HOMers’ standard 24 sq m modular dwelling is easily transportable – the homes have been put to good use in Ukraine (Credit: HOMers)
4. HOMers standard design
The 24 sq m home by HOMers’ (originally Terra Monada) – and nearly all its furniture – can fit on to one lorry. The panels that make up the home’s three modules can be put together with no special tools or skills in a few hours. So far, 50 have gone up in Ukraine, with 25 more currently under construction.
The diagonal design by Ukrainian company HOMers will include an updated system for the foundations (Credit: HOMers/ computer generated image)
5. HOMers diagonal design
The new diagonal design by Ukrainian company HOMers will have more covered terraces than its standard model, and an updated system for the foundations. Instead of needing to dig square holes, fill them with gravel and cover them with concrete, this version just needs geo screws – big screws which go into the ground, and can be screwed down by one person.
The Bridge Housing Community in San Jose, California consists of 40 dwellings and communal areas (Credit: Habitat for Humanity East Bay/ Silicone Valley)
6. Bridge Housing Community, San Jose, California
Around 6,000 people in the Silicon Valley city of San Jose are homeless. Bridge Housing Community comprises 40 dwellings built by thousands of volunteers through the non-profit organisation Habitat for Humanity. Each home has double glazing, heating and cooling equipment, smoke and carbon monoxide detectors, lighting, shelving, a bed, desk and locking door. The common space features community gathering areas, garden planters, a dog run, on-site security and parking, as well as a kitchen, laundry facility, washrooms, showers, and meeting and computing spaces.

# Task a:
Copy the passage on small homes word for word, from "HOMers’ standard 24" to "computer generated image)".

# Records to use:
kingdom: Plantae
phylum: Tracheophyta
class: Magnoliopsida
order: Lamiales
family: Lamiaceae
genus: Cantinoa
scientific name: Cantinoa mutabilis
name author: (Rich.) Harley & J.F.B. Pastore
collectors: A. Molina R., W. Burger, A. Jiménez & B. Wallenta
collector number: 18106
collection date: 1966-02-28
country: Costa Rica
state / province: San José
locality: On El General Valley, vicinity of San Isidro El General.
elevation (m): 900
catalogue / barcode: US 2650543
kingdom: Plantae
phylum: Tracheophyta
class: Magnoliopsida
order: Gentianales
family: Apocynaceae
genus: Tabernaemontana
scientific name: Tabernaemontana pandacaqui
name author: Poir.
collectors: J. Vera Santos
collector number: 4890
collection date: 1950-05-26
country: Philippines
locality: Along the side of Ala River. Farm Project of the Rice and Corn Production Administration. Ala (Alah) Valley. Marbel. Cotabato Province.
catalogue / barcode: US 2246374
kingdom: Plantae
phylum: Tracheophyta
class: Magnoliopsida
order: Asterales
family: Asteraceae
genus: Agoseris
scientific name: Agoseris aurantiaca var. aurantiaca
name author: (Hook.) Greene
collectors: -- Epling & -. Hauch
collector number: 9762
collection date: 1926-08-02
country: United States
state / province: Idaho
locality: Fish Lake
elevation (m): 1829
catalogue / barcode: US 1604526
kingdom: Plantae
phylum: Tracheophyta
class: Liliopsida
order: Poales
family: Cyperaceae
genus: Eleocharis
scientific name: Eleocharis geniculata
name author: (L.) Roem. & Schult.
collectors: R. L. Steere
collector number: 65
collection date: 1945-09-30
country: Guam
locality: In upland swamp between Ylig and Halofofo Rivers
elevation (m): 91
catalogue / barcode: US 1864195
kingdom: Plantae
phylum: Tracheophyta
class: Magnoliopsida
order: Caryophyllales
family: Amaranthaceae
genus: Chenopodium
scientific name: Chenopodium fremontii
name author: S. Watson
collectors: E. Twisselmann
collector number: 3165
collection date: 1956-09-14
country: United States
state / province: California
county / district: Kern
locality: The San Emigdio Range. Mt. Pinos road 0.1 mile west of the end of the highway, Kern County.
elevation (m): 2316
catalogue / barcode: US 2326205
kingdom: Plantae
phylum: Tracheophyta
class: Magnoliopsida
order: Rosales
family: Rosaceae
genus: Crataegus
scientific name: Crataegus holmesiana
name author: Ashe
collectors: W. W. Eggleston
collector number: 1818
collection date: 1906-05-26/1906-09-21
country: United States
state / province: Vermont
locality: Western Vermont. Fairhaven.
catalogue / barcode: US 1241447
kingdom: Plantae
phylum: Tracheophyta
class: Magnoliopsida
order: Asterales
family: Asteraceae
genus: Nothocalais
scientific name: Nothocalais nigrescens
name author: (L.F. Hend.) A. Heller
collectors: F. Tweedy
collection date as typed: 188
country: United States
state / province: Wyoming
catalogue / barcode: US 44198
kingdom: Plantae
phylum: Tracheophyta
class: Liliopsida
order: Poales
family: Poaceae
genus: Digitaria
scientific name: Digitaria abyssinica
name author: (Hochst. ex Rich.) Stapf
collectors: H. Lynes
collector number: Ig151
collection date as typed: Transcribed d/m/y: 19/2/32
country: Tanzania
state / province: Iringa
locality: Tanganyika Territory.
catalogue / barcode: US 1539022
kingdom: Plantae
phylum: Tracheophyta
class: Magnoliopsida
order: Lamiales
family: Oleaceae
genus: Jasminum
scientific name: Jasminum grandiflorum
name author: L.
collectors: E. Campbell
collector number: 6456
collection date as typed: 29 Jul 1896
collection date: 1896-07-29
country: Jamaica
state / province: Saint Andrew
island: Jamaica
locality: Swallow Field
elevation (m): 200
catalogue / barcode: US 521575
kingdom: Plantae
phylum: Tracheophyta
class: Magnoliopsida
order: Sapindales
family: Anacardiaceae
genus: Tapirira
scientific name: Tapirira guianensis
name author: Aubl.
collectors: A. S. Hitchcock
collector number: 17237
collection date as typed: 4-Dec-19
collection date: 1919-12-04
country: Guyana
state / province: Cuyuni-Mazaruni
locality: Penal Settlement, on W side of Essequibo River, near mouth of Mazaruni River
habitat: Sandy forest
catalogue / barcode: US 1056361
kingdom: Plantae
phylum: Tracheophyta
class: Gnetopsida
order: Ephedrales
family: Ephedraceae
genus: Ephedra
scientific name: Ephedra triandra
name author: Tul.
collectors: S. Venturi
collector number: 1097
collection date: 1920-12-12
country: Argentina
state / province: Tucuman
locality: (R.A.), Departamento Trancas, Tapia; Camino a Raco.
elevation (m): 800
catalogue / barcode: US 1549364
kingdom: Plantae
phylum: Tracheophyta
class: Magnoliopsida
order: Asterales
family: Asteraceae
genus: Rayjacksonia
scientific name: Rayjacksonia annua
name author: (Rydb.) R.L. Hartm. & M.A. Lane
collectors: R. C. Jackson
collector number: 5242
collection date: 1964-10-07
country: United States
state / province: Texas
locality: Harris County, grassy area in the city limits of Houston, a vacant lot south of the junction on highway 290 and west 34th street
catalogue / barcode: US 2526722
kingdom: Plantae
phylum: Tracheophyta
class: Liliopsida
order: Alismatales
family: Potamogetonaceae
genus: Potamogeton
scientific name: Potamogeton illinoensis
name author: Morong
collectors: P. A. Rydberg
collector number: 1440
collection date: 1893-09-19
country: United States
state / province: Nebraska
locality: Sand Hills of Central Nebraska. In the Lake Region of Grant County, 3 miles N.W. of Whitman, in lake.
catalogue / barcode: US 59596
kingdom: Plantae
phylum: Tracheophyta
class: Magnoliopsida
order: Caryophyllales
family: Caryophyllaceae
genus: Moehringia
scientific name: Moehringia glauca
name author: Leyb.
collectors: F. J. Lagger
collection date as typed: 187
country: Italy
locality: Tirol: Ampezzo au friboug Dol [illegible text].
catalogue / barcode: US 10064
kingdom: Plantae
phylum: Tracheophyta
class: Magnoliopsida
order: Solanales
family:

# Task b:
Quote the entries from their first line to the line with "elevation (m): 2316", including both of those lines.

# Correct response a:
HOMers’ standard 24 sq m modular dwelling is easily transportable – the homes have been put to good use in Ukraine (Credit: HOMers)
4. HOMers standard design
The 24 sq m home by HOMers’ (originally Terra Monada) – and nearly all its furniture – can fit on to one lorry. The panels that make up the home’s three modules can be put together with no special tools or skills in a few hours. So far, 50 have gone up in Ukraine, with 25 more currently under construction.
The diagonal design by Ukrainian company HOMers will include an updated system for the foundations (Credit: HOMers/ computer generated image)

# Correct response b:
kingdom: Plantae
phylum: Tracheophyta
class: Magnoliopsida
order: Lamiales
family: Lamiaceae
genus: Cantinoa
scientific name: Cantinoa mutabilis
name author: (Rich.) Harley & J.F.B. Pastore
collectors: A. Molina R., W. Burger, A. Jiménez & B. Wallenta
collector number: 18106
collection date: 1966-02-28
country: Costa Rica
state / province: San José
locality: On El General Valley, vicinity of San Isidro El General.
elevation (m): 900
catalogue / barcode: US 2650543
kingdom: Plantae
phylum: Tracheophyta
class: Magnoliopsida
order: Gentianales
family: Apocynaceae
genus: Tabernaemontana
scientific name: Tabernaemontana pandacaqui
name author: Poir.
collectors: J. Vera Santos
collector number: 4890
collection date: 1950-05-26
country: Philippines
locality: Along the side of Ala River. Farm Project of the Rice and Corn Production Administration. Ala (Alah) Valley. Marbel. Cotabato Province.
catalogue / barcode: US 2246374
kingdom: Plantae
phylum: Tracheophyta
class: Magnoliopsida
order: Asterales
family: Asteraceae
genus: Agoseris
scientific name: Agoseris aurantiaca var. aurantiaca
name author: (Hook.) Greene
collectors: -- Epling & -. Hauch
collector number: 9762
collection date: 1926-08-02
country: United States
state / province: Idaho
locality: Fish Lake
elevation (m): 1829
catalogue / barcode: US 1604526
kingdom: Plantae
phylum: Tracheophyta
class: Liliopsida
order: Poales
family: Cyperaceae
genus: Eleocharis
scientific name: Eleocharis geniculata
name author: (L.) Roem. & Schult.
collectors: R. L. Steere
collector number: 65
collection date: 1945-09-30
country: Guam
locality: In upland swamp between Ylig and Halofofo Rivers
elevation (m): 91
catalogue / barcode: US 1864195
kingdom: Plantae
phylum: Tracheophyta
class: Magnoliopsida
order: Caryophyllales
family: Amaranthaceae
genus: Chenopodium
scientific name: Chenopodium fremontii
name author: S. Watson
collectors: E. Twisselmann
collector number: 3165
collection date: 1956-09-14
country: United States
state / province: California
county / district: Kern
locality: The San Emigdio Range. Mt. Pinos road 0.1 mile west of the end of the highway, Kern County.
elevation (m): 2316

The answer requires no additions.